Redes y plataformas tienen un gran peligro que no veo en la comunicación interpersonal directa, cara a cara, donde un simple gesto puede delatar cómo nuestro interlocutor percibe el discurso que enviamos. Eso basta para matizar las palabras y saber cuándo no estamos siendo entendidos o cuándo es preferible callar. Pero ante la pantalla del móvil o del ordenador nos sentimos reyes, dueños completos de la situación y portadores de la verdad indiscutible. Estamos convencidos de que el valor del mensaje estriba en el simple hecho de que lo digo yo. Lo cual, no creo que haya que explicar mucho, es totalmente falso. Ese error nos hace enviar y reenviar esa retahíla de mensajes que o bien no interesan al interlocutor o bien carecen de veracidad.
Los grupos de wasap (y
supongo que Twitter, Instagram o Facebook) sirven para lo que sirven y son
efectivos si se limitan al objetivo para el que nacieron, facilitar el contacto
personal. Pero me provoca un insoportable sarpullido que un pretendido amigo
de Facebook o un miembro de un grupo se sirva de la plataforma para enviar
comunicados falaces o difundir informaciones faltas de veracidad. Me niego a
participar en redes disfrazadas de púlpito, de tribuna política, de sala de
catequesis, de agencia de publicidad o de escenario para el autobombo.

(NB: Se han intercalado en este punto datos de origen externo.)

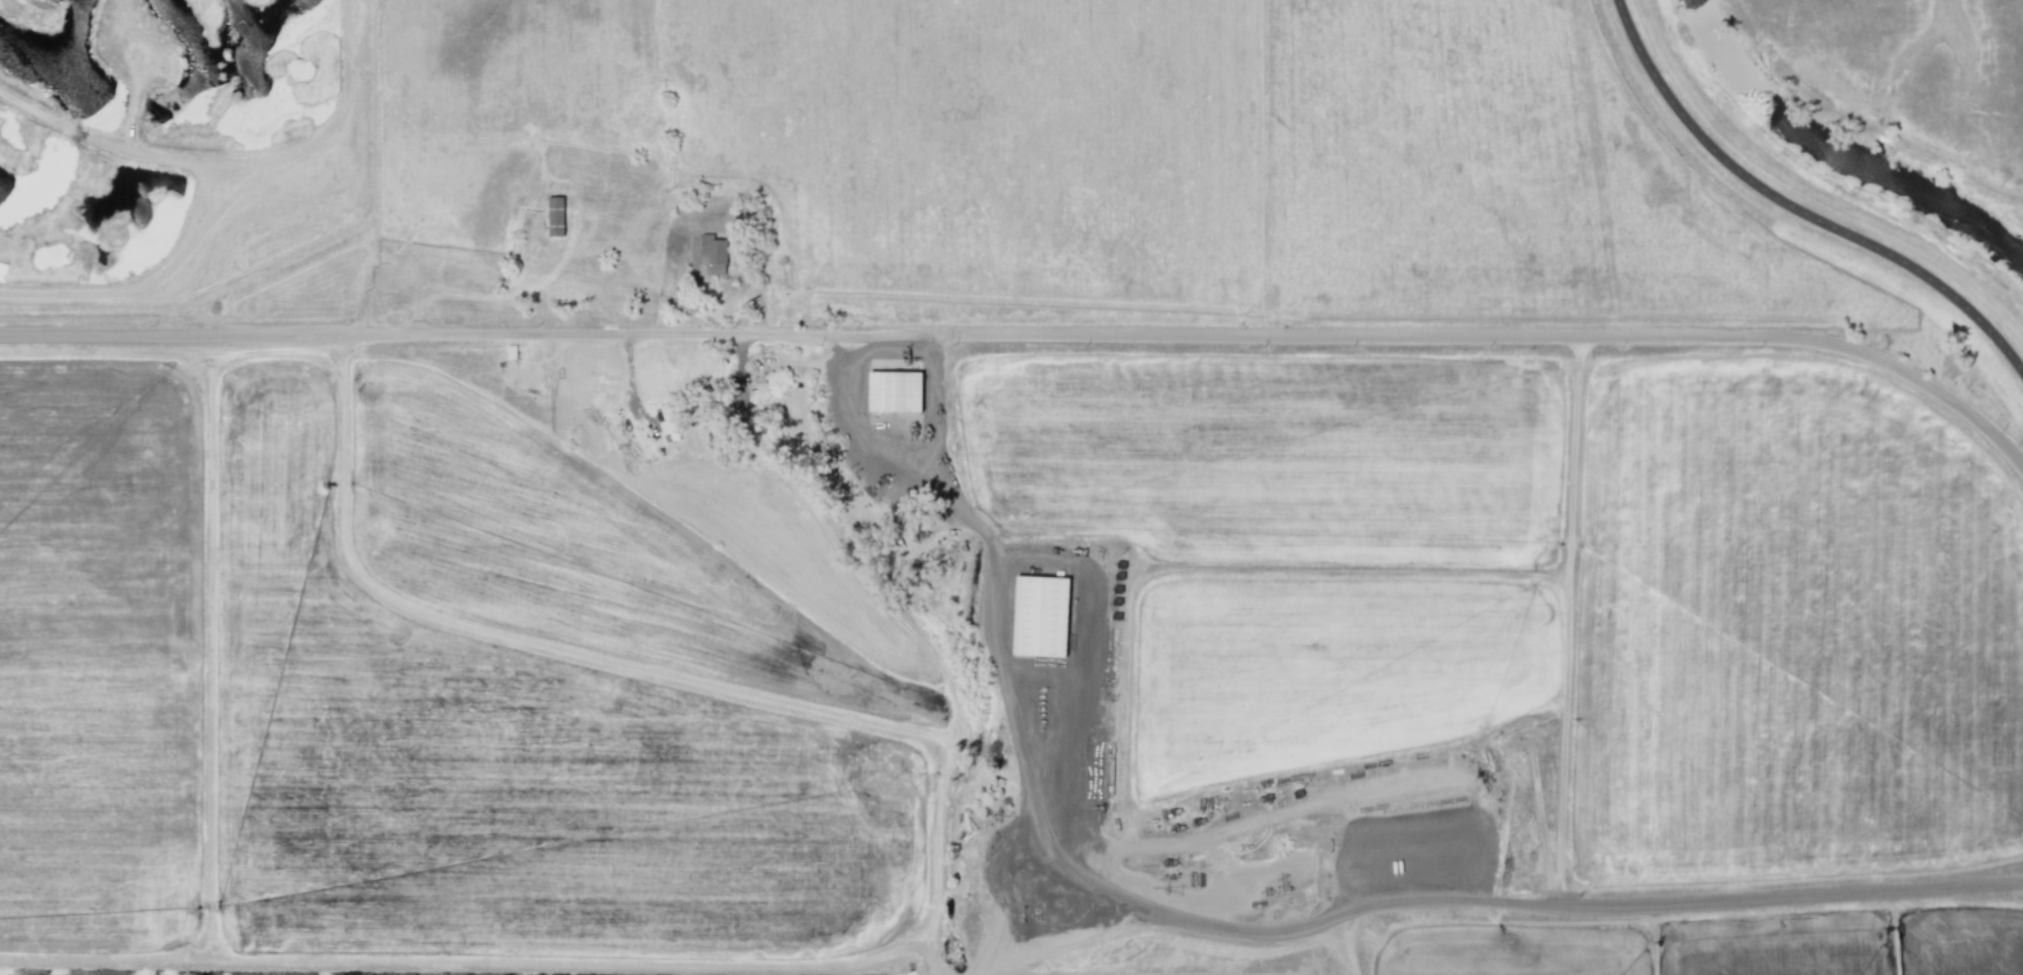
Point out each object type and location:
road: (1796, 209)
building: (555, 216)
building: (713, 254)
road: (1033, 326)
building: (510, 352)
building: (894, 391)
road: (931, 396)
road: (1566, 613)
building: (1040, 616)
road: (1230, 922)

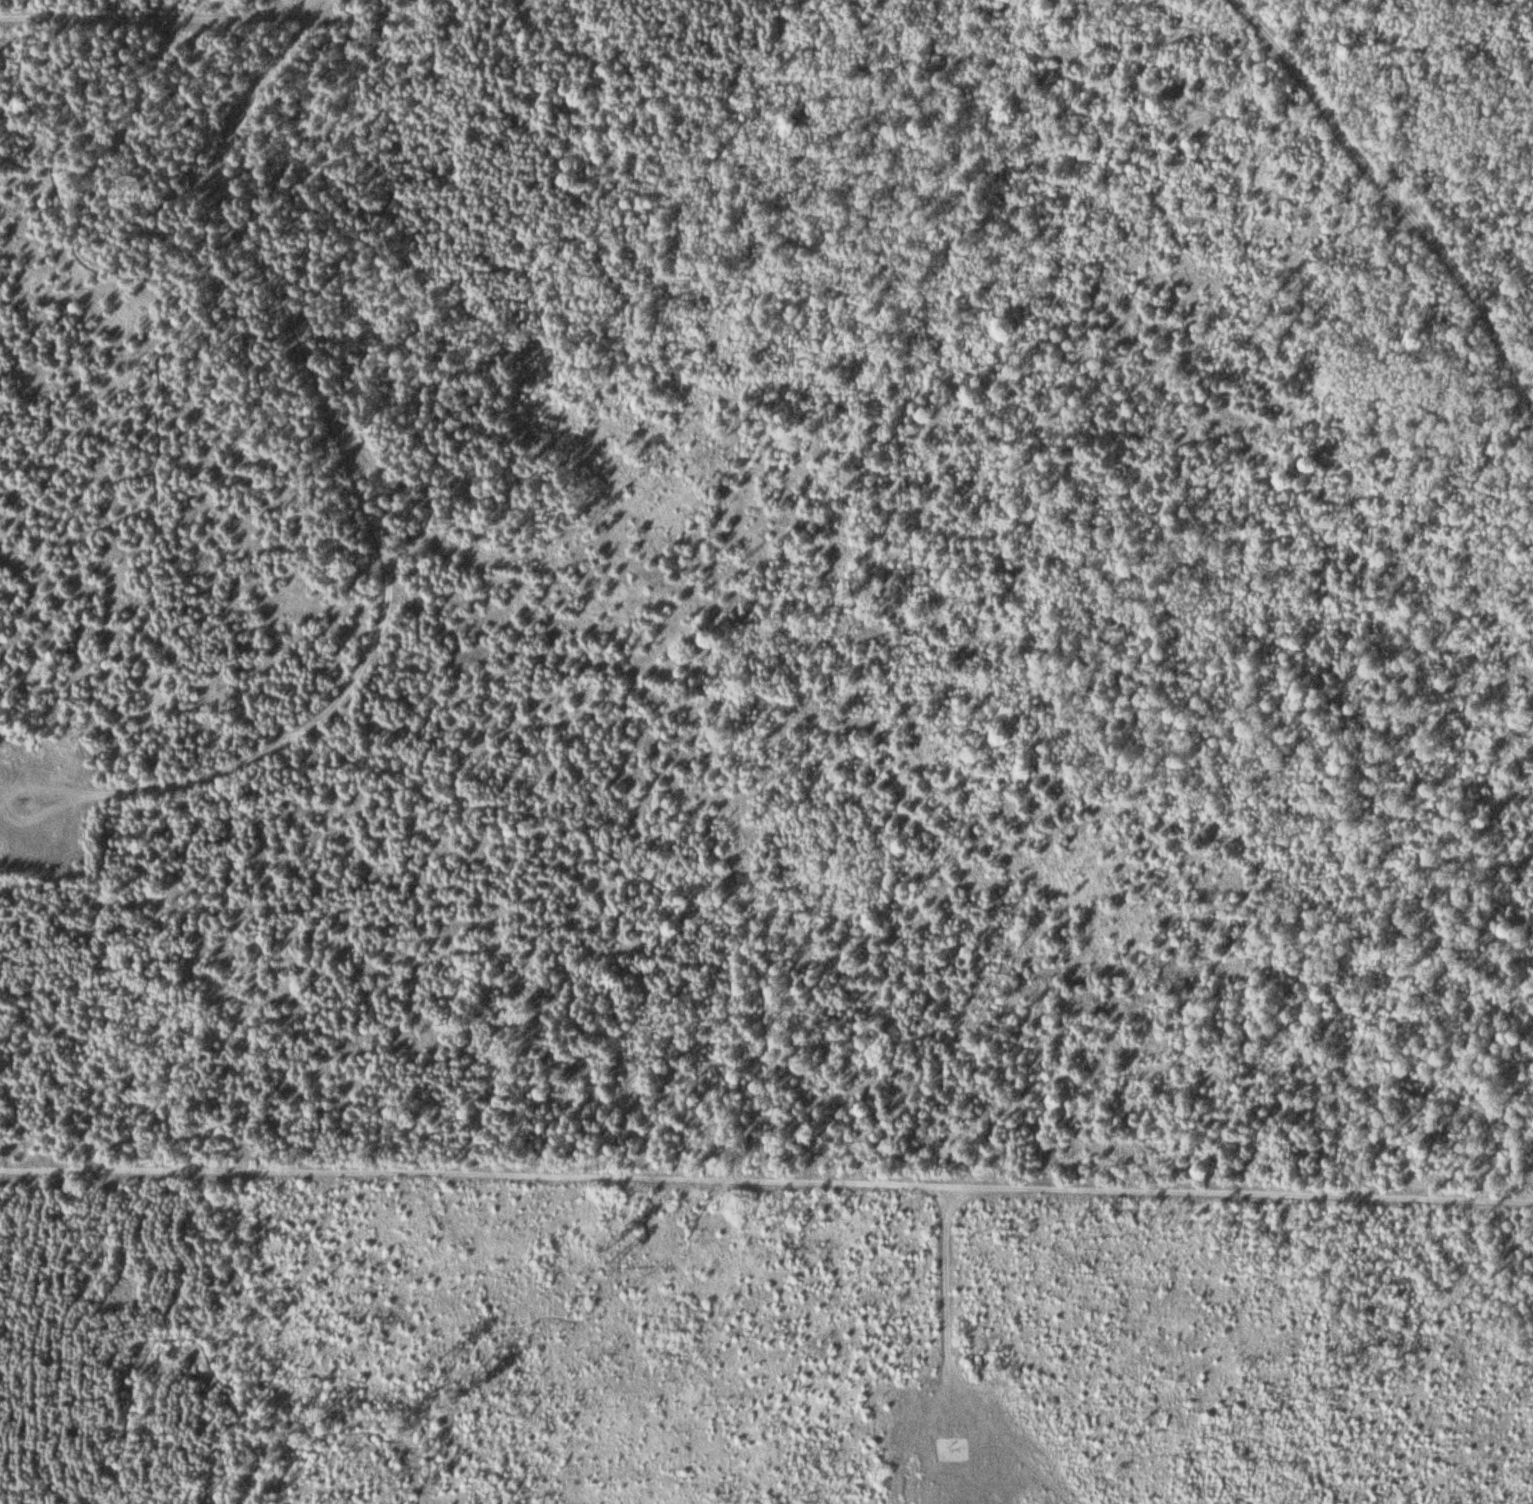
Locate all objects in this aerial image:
road: (161, 15)
road: (1395, 182)
road: (347, 458)
road: (7, 807)
road: (617, 864)
road: (766, 1182)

Insisto en que no soy contrario
a los medios ni a las redes, ni nunca me pondría al lado de quienes piden su
abolición por considerarlos instrumentos nocivos. Creo que la intercomunicación
es en nuestro tiempo infinitamente mejor que en épocas pasadas, gracias
precisamente a esos medios. Lo que falla no es, pues, el instrumento, que es
bueno; lo que falla es el mal uso que hacemos de él. A quien quisiera rebatir lo
que digo esgrimiendo el sagrado derecho a la libertad de expresión y
pensamiento le contestaría que ese derecho pierde su sacralidad si no va
acompañado de la imprescindible dosis de autocrítica. Porque son demasiados los
que se pasan el día
atados a las redes sin pensar, ese es su gran error, que no siempre está
el horno para bollos, y no siempre estamos en condiciones de soportar
según qué cosas y planteamientos.
Y si vuelvo
a escribir en esta Agenda, le digo a Zalabardo que quisiera
hacerlo respetando el objetivo que alentó su nacimiento. Así, le cuento el
origen de la expresión empleada líneas más arriba, No estar el horno para
bollos; su significado lo sabemos, que no es el momento oportuno para
algo. Sobre su origen, otro buen amigo, excelente repostero, supongo que sabrá
que procede del mundo de la cocina. Dado que cada alimento necesita su tiempo
de cocción y su temperatura, si un horno está preparado para cocer pan, valga
el ejemplo, no es momento adecuado para meter en él bollos, que requieren condiciones
diferentes.
Hay otras formas que, aun siendo distintas, no dejan de significar lo mismo. Empiezo por una en la que, curiosamente, se confunde la repostería y la historia: No estar la magdalena para tafetanes no tiene nada que ver con los pastelillos. Esa magdalena no se refiere al pastel, sino a María Magdalena, a quien suele representarse vestida con tosco sayal y que, tras la muerte de Cristo, de quien era seguidora, no estaba en condiciones ni con ánimo de vestir tafetanes, es decir galas. Otro dicho válido es el que afirma No estar la marrana para arrimarle más lechones; si ya está amamantando a los suyos, ¿no debemos evitar acercarle otros que no lo son? Y, por fin, hay uno en el que a ese acto de juzgar improcedente una ocasión, se le suma la falta de ánimo para que nos vengan con ella. Tengo que reconocer que es tan claro como vulgar: No tener el coño para fiestas. Por suerte, en este último caso, una amiga más, en un día de placentera reunión, nos enseñó una versión que a mí me gusta más, No tener el chichi pa farolillos.
Pues eso es
lo que pasa con las redes y esa es la razón por la que recelo de ellas e
incluso me resisto a internarme en ciertos grupos y foros, porque no
siempre tengo el chichi pa farolillos.